___ Provided entries ___

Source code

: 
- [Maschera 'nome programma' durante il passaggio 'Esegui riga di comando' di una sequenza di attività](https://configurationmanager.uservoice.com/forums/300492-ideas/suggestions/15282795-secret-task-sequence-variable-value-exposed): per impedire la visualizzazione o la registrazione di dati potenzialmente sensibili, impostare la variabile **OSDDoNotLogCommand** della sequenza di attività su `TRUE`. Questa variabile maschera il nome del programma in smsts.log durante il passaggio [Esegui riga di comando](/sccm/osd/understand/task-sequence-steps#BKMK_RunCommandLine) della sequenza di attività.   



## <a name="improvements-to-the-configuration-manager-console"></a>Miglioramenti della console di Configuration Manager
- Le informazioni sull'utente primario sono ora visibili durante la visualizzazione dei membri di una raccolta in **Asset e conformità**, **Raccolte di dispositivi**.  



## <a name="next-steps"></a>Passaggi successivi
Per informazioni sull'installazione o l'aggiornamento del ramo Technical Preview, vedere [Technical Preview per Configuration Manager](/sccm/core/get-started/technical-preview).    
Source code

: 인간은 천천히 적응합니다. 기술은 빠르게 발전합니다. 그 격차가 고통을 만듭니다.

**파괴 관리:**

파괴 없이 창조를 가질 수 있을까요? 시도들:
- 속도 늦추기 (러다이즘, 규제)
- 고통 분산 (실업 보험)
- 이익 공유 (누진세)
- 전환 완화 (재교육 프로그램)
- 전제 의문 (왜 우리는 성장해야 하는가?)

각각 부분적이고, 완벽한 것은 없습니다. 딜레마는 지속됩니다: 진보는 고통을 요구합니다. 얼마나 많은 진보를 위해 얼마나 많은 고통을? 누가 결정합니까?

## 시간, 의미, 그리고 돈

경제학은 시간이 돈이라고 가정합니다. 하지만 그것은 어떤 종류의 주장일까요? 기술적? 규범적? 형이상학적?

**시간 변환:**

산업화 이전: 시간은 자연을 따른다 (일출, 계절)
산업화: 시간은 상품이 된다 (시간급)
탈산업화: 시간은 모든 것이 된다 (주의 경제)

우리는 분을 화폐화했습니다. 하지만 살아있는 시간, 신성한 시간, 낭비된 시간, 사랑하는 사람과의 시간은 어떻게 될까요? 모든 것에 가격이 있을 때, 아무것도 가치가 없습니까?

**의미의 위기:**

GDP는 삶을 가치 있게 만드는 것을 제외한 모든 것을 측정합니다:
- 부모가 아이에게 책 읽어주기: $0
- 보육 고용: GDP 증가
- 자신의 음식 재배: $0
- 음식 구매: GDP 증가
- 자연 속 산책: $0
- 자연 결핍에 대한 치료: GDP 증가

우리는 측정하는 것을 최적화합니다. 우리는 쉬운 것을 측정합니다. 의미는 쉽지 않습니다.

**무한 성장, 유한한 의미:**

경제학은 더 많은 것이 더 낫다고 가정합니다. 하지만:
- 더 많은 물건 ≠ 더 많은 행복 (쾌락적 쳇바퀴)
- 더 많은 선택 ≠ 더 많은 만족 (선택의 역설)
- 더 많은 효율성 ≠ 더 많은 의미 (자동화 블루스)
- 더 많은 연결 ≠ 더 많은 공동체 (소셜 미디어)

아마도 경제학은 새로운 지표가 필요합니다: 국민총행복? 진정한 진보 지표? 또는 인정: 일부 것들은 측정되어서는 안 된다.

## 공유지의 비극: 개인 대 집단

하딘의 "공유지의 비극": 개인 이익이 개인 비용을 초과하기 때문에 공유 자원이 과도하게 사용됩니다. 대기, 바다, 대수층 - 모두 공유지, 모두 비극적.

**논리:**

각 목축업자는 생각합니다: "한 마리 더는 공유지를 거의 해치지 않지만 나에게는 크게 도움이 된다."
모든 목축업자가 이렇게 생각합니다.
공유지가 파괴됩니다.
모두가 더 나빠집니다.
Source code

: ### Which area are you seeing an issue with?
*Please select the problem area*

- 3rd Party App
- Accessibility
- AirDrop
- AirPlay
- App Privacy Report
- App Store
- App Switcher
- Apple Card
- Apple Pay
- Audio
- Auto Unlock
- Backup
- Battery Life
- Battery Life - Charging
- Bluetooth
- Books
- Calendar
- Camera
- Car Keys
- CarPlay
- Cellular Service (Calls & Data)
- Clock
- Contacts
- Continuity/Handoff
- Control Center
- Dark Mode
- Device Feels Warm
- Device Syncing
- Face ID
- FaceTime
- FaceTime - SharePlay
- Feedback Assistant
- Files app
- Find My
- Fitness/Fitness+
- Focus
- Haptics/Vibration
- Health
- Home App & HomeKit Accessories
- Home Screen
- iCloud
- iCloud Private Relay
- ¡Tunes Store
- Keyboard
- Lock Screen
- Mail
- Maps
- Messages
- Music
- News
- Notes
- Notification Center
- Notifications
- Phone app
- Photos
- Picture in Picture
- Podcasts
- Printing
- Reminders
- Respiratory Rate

___

Starting at the top of the data above, repeat every line exactly until the line containing "- [Maschera 'nome" has been given, then stop.

● **Answer section**
Source code

: 
- [Maschera 'nome programma' durante il passaggio 'Esegui riga di comando' di una sequenza di attività](https://configurationmanager.uservoice.com/forums/300492-ideas/suggestions/15282795-secret-task-sequence-variable-value-exposed): per impedire la visualizzazione o la registrazione di dati potenzialmente sensibili, impostare la variabile **OSDDoNotLogCommand** della sequenza di attività su `TRUE`. Questa variabile maschera il nome del programma in smsts.log durante il passaggio [Esegui riga di comando](/sccm/osd/understand/task-sequence-steps#BKMK_RunCommandLine) della sequenza di attività.   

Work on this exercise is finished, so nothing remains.